The Daily Advocate
- Type: Daily newspaper
- Format: Broadsheet
- Owner: HD Media
- Publisher: Ron Clausen
- Editor: Ryan Berry
- Founded: May 3, 1883, as Darke County Democratic Advocate
- Headquarters: 100 Washington Ave, Greenville, Ohio 45331, United States
- Website: dailyadvocate.com

= The Daily Advocate =

Newspaper in Greenville, Ohio

The Daily Advocate is an American daily newspaper published Tuesday through Friday in Greenville, Ohio. The Advocate is the leading newspaper of Darke County, Ohio, circulating in Greenville, Ansonia, Arcanum, Bradford, New Madison, Union City and Versailles, Ohio, as well as abutting smaller communities, and neighboring Union City, Indiana.

== History ==
The Advocate was founded by W.A. Browne, Sr. as an eight-page weekly newspaper in May 1883. Browne converted it to daily publication around January 1893, as the Daily Advocate.

Browne sold the paper to The Thomson Corporation, a Canadian publisher, which later sold it to Brown Publishing Company in 1996.

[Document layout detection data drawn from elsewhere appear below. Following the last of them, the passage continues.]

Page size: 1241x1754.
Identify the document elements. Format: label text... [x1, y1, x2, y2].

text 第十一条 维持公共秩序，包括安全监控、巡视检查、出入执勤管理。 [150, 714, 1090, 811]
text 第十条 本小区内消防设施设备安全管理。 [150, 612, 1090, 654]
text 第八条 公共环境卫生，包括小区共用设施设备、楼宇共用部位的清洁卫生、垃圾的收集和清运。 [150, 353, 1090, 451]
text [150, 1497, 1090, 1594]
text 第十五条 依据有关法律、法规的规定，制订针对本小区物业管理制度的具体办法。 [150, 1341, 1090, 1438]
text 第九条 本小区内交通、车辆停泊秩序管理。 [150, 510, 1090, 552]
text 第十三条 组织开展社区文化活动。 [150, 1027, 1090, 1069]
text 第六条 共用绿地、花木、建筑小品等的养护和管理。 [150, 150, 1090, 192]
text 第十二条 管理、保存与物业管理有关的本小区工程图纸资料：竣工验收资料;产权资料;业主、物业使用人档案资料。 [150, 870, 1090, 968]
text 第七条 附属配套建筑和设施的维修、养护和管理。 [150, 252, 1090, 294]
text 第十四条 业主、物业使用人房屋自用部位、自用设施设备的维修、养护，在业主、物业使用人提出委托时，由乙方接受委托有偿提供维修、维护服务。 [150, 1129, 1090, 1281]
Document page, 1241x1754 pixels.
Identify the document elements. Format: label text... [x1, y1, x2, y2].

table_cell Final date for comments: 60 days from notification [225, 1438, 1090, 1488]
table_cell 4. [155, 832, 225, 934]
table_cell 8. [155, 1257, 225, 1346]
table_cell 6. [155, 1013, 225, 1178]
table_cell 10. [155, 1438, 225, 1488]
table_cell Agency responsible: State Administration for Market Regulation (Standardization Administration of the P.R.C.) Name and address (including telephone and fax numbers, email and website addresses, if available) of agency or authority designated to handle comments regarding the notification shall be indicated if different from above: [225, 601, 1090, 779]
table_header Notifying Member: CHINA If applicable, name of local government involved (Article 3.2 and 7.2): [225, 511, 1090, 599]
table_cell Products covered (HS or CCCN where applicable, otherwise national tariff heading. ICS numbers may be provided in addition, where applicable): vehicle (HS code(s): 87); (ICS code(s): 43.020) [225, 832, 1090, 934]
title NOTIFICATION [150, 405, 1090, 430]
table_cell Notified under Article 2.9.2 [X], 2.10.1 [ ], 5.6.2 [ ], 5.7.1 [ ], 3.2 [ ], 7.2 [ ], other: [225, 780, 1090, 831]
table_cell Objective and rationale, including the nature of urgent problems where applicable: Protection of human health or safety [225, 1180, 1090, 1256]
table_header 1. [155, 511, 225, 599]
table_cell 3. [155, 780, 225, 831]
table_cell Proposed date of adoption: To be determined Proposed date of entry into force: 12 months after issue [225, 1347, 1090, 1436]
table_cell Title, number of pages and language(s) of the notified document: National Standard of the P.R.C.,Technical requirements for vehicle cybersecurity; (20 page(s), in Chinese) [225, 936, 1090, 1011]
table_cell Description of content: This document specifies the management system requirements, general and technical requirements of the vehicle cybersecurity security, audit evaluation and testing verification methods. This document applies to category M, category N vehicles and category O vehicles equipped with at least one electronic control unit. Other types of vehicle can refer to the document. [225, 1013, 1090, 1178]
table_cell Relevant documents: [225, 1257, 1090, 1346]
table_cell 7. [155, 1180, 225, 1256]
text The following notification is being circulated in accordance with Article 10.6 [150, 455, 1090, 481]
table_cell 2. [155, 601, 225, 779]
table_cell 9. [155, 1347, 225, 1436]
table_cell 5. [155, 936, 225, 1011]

Brown, a Cincinnati-based family business, declared bankruptcy and was reconstituted as Ohio Community Media in 2010. The company, including the Daily Advocate, was purchased for an undisclosed sum in 2011 by Philadelphia-based Versa Capital Management.

In 2012 Versa merged Ohio Community Media, the former Freedom papers it had acquired, Impressions Media, and Heartland Publications into a new company, Civitas Media. Civitas Media sold its Ohio papers to AIM Media Midwest in 2017. In 2019, AIM Media Midwest purchased the Greenville Earlybird, a Sunday only free-distribution newspaper in the area. The consolidation of the two publications now offers its advertising customers publishing capabilities Tuesdays through Fridays and Sundays each week.

In August 2026, the paper was sold to HD Media.